Film-makers can also create niche communities on the internet. Next year, the human rights portal witness.org will have a human rights video hub where people can upload films of interest, such as human rights violations. A new platform conceived at Sheffield Doc Fest, Docutube.com, will allow documentary makers to upload content which viewers then pay to watch - ensuring the money goes back to the film-makers rather than profiting media owners.

While some (usually older) documentary makers see the internet as a marketing tool, younger ones see it as a way to make new, fresh and exciting content - interactive, cross-platform and non-linear. Websurfing and computer games feature hyperlinks and user-selected navigation. The interactive documentary Beethoven's Hair has an accompanying online documentary.

New documentary production and publishing methods were the focus of the Mediamatic Any Media Documentary workshop at IDFA in November. European film professionals developed prototype documentary projects using mobile phones, new media, interactive stories and computer game features. One documentary used "footnotes" on screen, which the user could select to go into more detail while viewing the documentary. "You can't do that in a regular documentary," says workshop manager Klaas Kuitenbrouwer. "These are not linear documentaries, they are fragmented, user generated and cross-media. People can use games to generate footage or simulate spaces. There are no rules. All you own is style."

It's a mixed blessing for filmmakers. Mobile phones and the internet are taking audiences away from television, thus reducing independent film funding, but are providing new opportunities. "One of the main changes in the documentary industry is funding. It's harder to find or get a commission," says Fleur Knopperts. "It's harder to get audiences for TV documentaries - younger audiences use the Internet more. We have to decide what that audience will be watching in the future - video, cellphone, iPod, internet or broadcast. If you're a film-maker, who are your new partners, who will finance films?"
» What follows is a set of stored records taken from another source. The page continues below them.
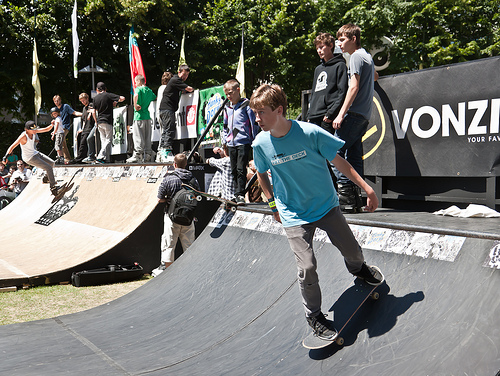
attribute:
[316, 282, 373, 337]
skateboard — black, tan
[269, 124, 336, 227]
shirt — turquoise, blue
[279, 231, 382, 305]
pants — khaki, gray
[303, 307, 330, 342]
shoes — black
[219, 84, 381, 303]
boy — skateboarding, young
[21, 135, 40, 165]
tank top — white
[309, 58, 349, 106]
pullover — black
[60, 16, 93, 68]
flag — american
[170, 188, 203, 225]
backpack — black, worn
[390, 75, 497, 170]
advertisement — promotional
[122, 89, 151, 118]
tshirt — green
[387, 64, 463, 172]
wall — black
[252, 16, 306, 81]
tree — green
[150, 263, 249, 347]
ramp — black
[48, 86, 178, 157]
people — standing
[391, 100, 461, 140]
logo — white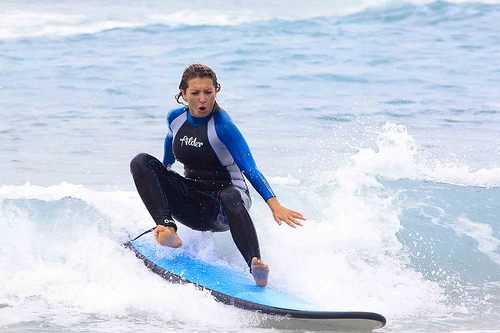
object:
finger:
[281, 216, 297, 229]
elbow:
[234, 155, 257, 168]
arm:
[218, 120, 276, 199]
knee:
[129, 153, 159, 176]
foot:
[250, 256, 270, 288]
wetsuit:
[129, 106, 277, 273]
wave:
[0, 97, 499, 333]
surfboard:
[119, 226, 386, 332]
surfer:
[129, 62, 308, 288]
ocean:
[0, 0, 497, 333]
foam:
[417, 203, 500, 266]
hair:
[173, 63, 221, 113]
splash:
[342, 119, 500, 191]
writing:
[179, 134, 204, 148]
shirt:
[163, 103, 277, 204]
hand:
[271, 202, 307, 229]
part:
[350, 120, 373, 136]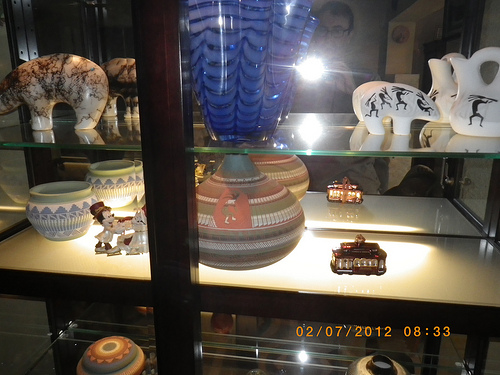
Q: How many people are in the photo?
A: None.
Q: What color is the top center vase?
A: Blue.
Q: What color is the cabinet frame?
A: Brown.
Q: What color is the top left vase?
A: White.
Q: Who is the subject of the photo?
A: The vases.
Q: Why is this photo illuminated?
A: Sunlight.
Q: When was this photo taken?
A: 02/07/2012.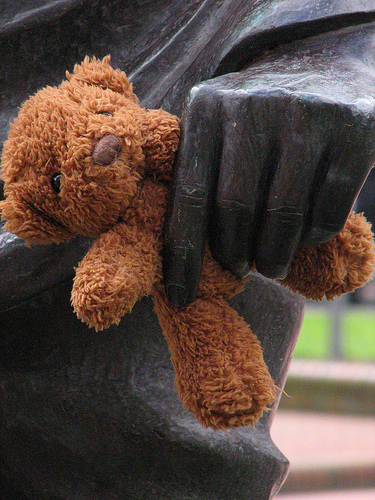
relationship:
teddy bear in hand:
[1, 57, 374, 430] [155, 30, 369, 305]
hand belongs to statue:
[155, 30, 369, 305] [1, 2, 374, 495]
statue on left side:
[1, 2, 374, 495] [2, 1, 375, 494]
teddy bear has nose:
[1, 57, 374, 430] [87, 133, 124, 168]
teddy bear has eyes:
[1, 57, 374, 430] [45, 107, 113, 193]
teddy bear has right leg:
[1, 57, 374, 430] [160, 300, 275, 430]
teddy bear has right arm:
[1, 57, 374, 430] [68, 228, 150, 332]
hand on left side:
[155, 30, 369, 305] [2, 1, 375, 494]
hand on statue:
[155, 30, 369, 305] [1, 2, 374, 495]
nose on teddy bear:
[87, 133, 124, 168] [1, 57, 374, 430]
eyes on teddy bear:
[45, 107, 113, 193] [1, 57, 374, 430]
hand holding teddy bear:
[155, 30, 369, 305] [1, 57, 374, 430]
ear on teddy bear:
[67, 53, 147, 99] [1, 57, 374, 430]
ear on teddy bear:
[0, 191, 73, 251] [1, 57, 374, 430]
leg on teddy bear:
[160, 300, 275, 430] [1, 57, 374, 430]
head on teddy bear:
[2, 48, 145, 248] [1, 57, 374, 430]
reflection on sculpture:
[214, 40, 374, 116] [1, 2, 374, 495]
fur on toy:
[5, 61, 373, 424] [1, 57, 374, 430]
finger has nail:
[162, 90, 215, 310] [165, 277, 189, 312]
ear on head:
[67, 53, 147, 99] [2, 48, 145, 248]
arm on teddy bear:
[68, 228, 150, 332] [1, 57, 374, 430]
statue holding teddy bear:
[1, 2, 374, 495] [1, 57, 374, 430]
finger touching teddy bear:
[162, 90, 215, 310] [1, 57, 374, 430]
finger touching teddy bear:
[212, 128, 259, 280] [1, 57, 374, 430]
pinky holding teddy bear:
[304, 131, 371, 258] [1, 57, 374, 430]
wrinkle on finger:
[174, 184, 208, 216] [162, 90, 215, 310]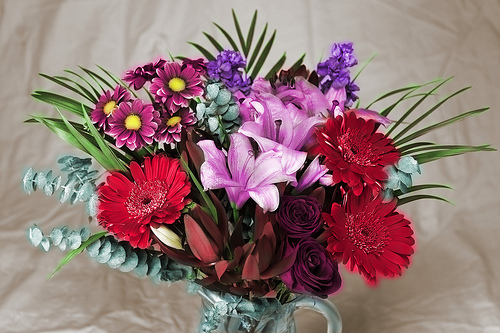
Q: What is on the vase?
A: Flowers.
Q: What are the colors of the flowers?
A: Pink, red, violet.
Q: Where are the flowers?
A: In the vase.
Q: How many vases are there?
A: One.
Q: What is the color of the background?
A: Beige.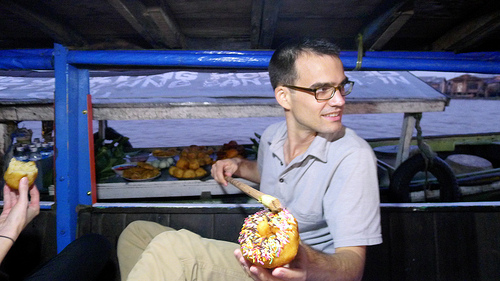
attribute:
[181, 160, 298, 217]
stick — long, wooden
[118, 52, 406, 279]
person — sitting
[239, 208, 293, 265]
sprinkles — multi colored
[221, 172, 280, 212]
stick — wooden, long, circular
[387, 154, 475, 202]
tire — black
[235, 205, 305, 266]
donut — large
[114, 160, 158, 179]
tray — full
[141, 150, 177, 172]
tray — full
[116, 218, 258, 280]
pants — long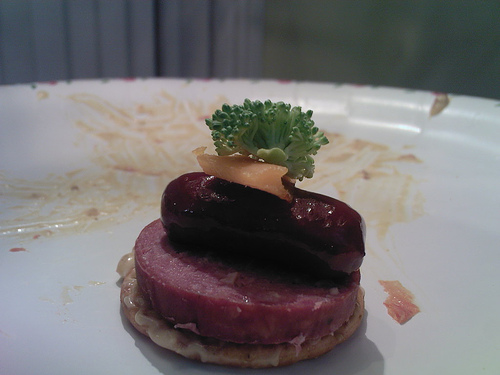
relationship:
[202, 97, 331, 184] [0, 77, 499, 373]
broccoli on dish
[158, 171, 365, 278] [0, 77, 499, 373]
ham on dish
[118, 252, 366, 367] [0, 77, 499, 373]
cracker on dish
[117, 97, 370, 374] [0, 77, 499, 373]
food on dish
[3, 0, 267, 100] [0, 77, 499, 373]
blinds behind dish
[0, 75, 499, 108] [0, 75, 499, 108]
plate edge on plate edge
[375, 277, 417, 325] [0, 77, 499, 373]
sauce on dish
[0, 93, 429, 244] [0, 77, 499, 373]
sauce on dish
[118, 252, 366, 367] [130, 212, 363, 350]
cracker under meat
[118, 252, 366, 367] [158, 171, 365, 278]
cracker under ham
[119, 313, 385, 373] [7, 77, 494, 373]
shadow cast on dish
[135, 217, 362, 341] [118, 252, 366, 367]
meat on cracker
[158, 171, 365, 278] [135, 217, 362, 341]
ham on meat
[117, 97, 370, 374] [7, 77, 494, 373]
food on dish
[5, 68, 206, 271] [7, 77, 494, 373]
stains are on dish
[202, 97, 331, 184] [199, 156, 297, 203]
broccoli on cheese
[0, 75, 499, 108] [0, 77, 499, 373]
plate edge on dish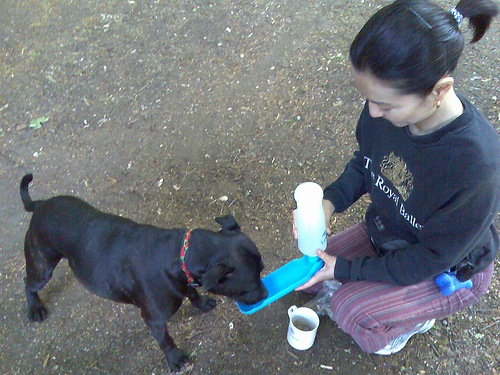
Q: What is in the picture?
A: A dog.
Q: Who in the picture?
A: A woman.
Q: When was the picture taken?
A: Daytime.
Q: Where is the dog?
A: Standing on ground.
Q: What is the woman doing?
A: Giving the dog water.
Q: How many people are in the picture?
A: One.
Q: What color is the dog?
A: Black.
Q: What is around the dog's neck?
A: A collar.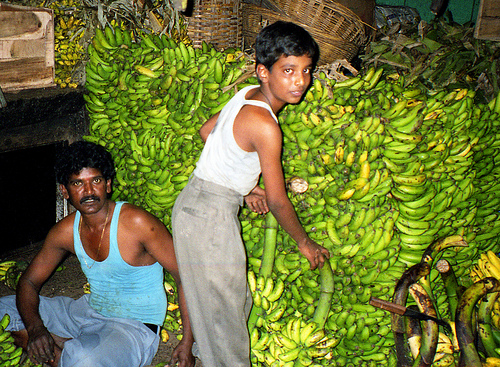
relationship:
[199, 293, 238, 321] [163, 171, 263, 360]
part of trouser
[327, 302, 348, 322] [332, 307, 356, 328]
part of banana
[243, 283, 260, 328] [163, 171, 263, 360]
edge of trouser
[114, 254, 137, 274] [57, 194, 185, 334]
edge of vest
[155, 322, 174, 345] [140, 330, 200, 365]
part of floor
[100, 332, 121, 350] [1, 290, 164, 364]
part of jeans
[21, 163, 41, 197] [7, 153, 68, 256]
part of hollow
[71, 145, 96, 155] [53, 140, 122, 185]
part of hairs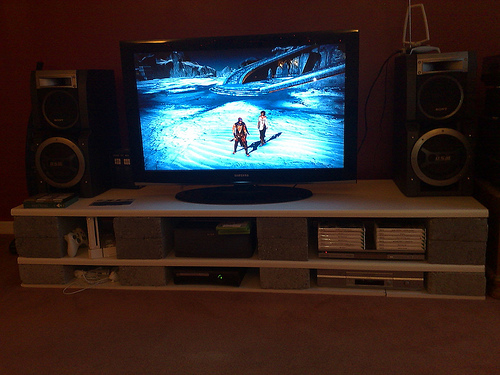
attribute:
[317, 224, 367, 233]
dvd — bunched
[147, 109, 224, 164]
snow — blue 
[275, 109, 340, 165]
snow — blue 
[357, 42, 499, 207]
speakers — white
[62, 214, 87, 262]
controller — white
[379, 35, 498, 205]
speakers — black , grey 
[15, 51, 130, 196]
speaker — black 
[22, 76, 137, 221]
frame — grey 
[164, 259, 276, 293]
xbox — black 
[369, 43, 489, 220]
speaker — black 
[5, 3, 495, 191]
wall — brown 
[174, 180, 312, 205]
tv stand — black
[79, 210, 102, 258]
wii — white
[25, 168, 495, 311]
desk — grey 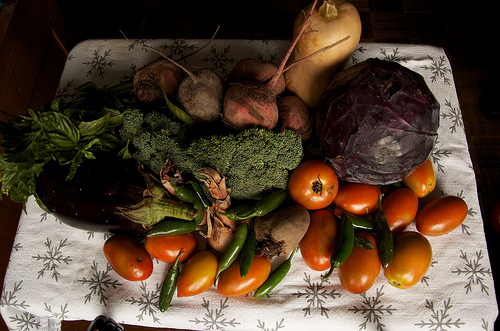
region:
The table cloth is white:
[8, 21, 492, 323]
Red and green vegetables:
[113, 175, 475, 304]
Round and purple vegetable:
[301, 45, 453, 188]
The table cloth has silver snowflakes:
[14, 18, 488, 327]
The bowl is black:
[29, 159, 175, 238]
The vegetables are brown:
[138, 42, 310, 137]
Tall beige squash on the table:
[276, 2, 364, 99]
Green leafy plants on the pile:
[22, 87, 302, 227]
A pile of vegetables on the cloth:
[52, 12, 458, 318]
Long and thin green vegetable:
[211, 216, 251, 292]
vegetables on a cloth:
[28, 11, 454, 280]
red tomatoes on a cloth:
[394, 181, 469, 286]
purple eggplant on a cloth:
[29, 159, 193, 242]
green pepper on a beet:
[231, 194, 288, 223]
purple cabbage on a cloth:
[314, 63, 444, 182]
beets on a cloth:
[216, 61, 291, 134]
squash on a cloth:
[284, 3, 379, 86]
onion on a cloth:
[199, 171, 236, 254]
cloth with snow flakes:
[334, 294, 461, 328]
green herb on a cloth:
[32, 90, 115, 159]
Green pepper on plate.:
[328, 214, 360, 279]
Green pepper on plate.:
[375, 196, 408, 293]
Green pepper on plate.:
[236, 228, 267, 287]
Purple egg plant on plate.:
[44, 133, 170, 229]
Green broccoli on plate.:
[208, 133, 303, 228]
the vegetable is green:
[188, 133, 313, 214]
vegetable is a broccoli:
[184, 133, 321, 199]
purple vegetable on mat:
[283, 52, 447, 179]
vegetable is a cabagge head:
[305, 53, 461, 205]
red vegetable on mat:
[299, 162, 479, 311]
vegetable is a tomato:
[280, 164, 495, 316]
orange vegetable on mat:
[280, 1, 380, 102]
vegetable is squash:
[273, 6, 375, 96]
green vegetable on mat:
[153, 242, 188, 312]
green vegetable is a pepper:
[125, 245, 222, 328]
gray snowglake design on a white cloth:
[27, 230, 70, 282]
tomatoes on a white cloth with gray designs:
[385, 179, 470, 291]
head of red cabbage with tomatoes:
[312, 59, 441, 207]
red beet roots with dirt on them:
[168, 56, 312, 130]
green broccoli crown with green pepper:
[178, 127, 302, 215]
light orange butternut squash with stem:
[281, 0, 361, 110]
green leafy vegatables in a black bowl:
[0, 105, 97, 198]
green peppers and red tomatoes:
[322, 180, 422, 287]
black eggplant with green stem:
[26, 156, 202, 232]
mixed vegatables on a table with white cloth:
[16, 39, 471, 299]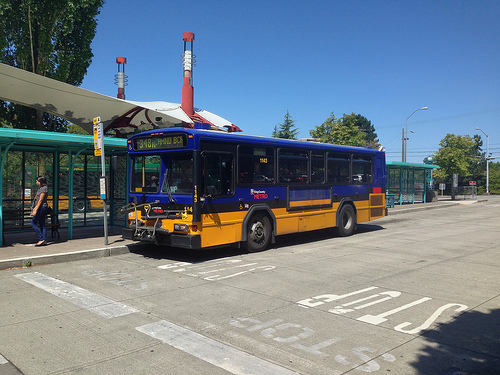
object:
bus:
[120, 126, 391, 255]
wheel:
[241, 213, 273, 253]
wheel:
[337, 204, 358, 238]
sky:
[231, 12, 275, 35]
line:
[11, 269, 142, 319]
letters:
[327, 289, 402, 315]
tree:
[0, 0, 105, 91]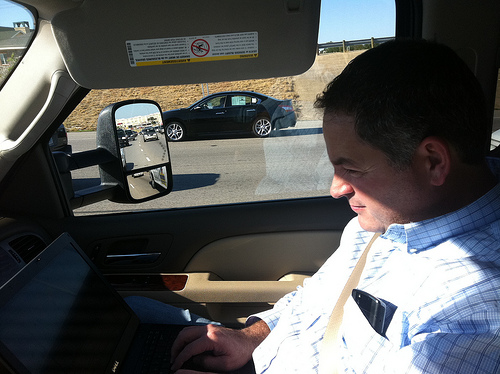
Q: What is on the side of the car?
A: A mirror.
With mobile broadband, you'll soon be able to watch a documentary on your mobile phone or mp3 player. How people will use mobile, downloadable content - and whether films get shorter and more interactive - is yet to be tested. But the challenge that every documentary maker faces is to bring something special to the audience and to the screen, whether it's a 20-foot cinema screen or a two-inch mobile phone.

"The two worlds will exist in 20 years. You will always be watching documentaries in cinema but the cinema and internet will go hand in hand," says Adriek van Nieuwenhuyzen, deputy director of IDFA. "The main challenge in documentaries is to find a new approach," she says, referring to the ease in which anyone can record footage of events such as 911 and Hurricane Katrina. "People feel they've seen it all. New devices allow people to immediately report on events. The next step is how you step beyond it and create a film."

Digital film means cheaper, quicker film productions - so more films. But to make a true "creative treatment of actuality", you need something special. For 2005's March of the Penguins, the production crew spent 13 months in Antarctica, risking their lives in the harshest place on earth, to find this.

"Don't make films, if you can live without it," says award-winning Russian documentary director Victor Kossakovsky. "There are too many films around already. Thirty years ago, film-makers were unique - Fellini, Antonioni, Bergman. Today, in any corner you'll find 10 film-makers. We have made this profession very ordinary. Documentaries should be unpredictable. You need something special: you need a different way of looking at the world."